[Directive] Set down the text of each of the following items line for line, with no change to wording, spelling, or line breaks. Leave out the pictures themselves.

[Raw data]
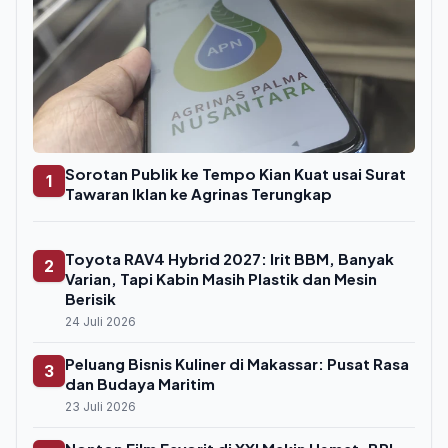
Sorotan Publik ke Tempo Kian Kuat usai Surat
1
Tawaran Iklan ke Agrinas Terungkap
Toyota RAV4 Hybrid 2027: Irit BBM, Banyak
2
Varian, Tapi Kabin Masih Plastik dan Mesin
Berisik
24 Juli 2026
Peluang Bisnis Kuliner di Makassar: Pusat Rasa
3
dan Budaya Maritim
23 Juli 2026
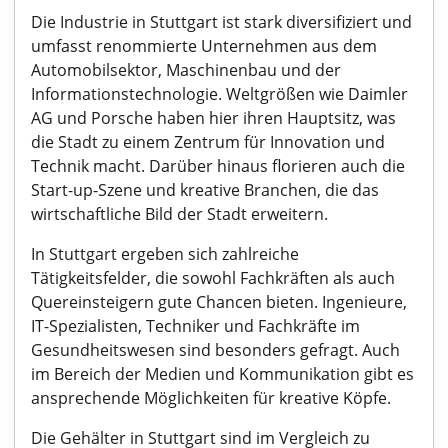
Die Industrie in Stuttgart ist stark diversifiziert und
umfasst renommierte Unternehmen aus dem
Automobilsektor, Maschinenbau und der
Informationstechnologie. Weltgrößen wie Daimler
AG und Porsche haben hier ihren Hauptsitz, was
die Stadt zu einem Zentrum für Innovation und
Technik macht. Darüber hinaus florieren auch die
Start-up-Szene und kreative Branchen, die das
wirtschaftliche Bild der Stadt erweitern.
In Stuttgart ergeben sich zahlreiche
Tätigkeitsfelder, die sowohl Fachkräften als auch
Quereinsteigern gute Chancen bieten. Ingenieure,
IT-Spezialisten, Techniker und Fachkräfte im
Gesundheitswesen sind besonders gefragt. Auch
im Bereich der Medien und Kommunikation gibt es
ansprechende Möglichkeiten für kreative Köpfe.
Die Gehälter in Stuttgart sind im Vergleich zu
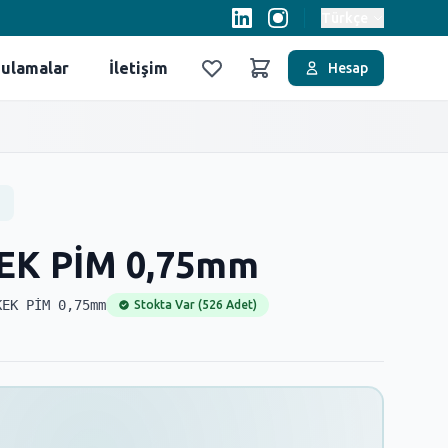
Türkçe
ulamalar
İletişim
Hesap
Favoriler
Sepet
EK PİM 0,75mm
KEK PİM 0,75mm
Stokta Var (526 Adet)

[Answer below]
Sorotan Publik ke Tempo Kian Kuat usai Surat
1
Tawaran Iklan ke Agrinas Terungkap
Toyota RAV4 Hybrid 2027: Irit BBM, Banyak
2
Varian, Tapi Kabin Masih Plastik dan Mesin
Berisik
24 Juli 2026
Peluang Bisnis Kuliner di Makassar: Pusat Rasa
3
dan Budaya Maritim
23 Juli 2026
Die Industrie in Stuttgart ist stark diversifiziert und
umfasst renommierte Unternehmen aus dem
Automobilsektor, Maschinenbau und der
Informationstechnologie. Weltgrößen wie Daimler
AG und Porsche haben hier ihren Hauptsitz, was
die Stadt zu einem Zentrum für Innovation und
Technik macht. Darüber hinaus florieren auch die
Start-up-Szene und kreative Branchen, die das
wirtschaftliche Bild der Stadt erweitern.
In Stuttgart ergeben sich zahlreiche
Tätigkeitsfelder, die sowohl Fachkräften als auch
Quereinsteigern gute Chancen bieten. Ingenieure,
IT-Spezialisten, Techniker und Fachkräfte im
Gesundheitswesen sind besonders gefragt. Auch
im Bereich der Medien und Kommunikation gibt es
ansprechende Möglichkeiten für kreative Köpfe.
Die Gehälter in Stuttgart sind im Vergleich zu
Türkçe
ulamalar
İletişim
Hesap
Favoriler
Sepet
EK PİM 0,75mm
KEK PİM 0,75mm
Stokta Var (526 Adet)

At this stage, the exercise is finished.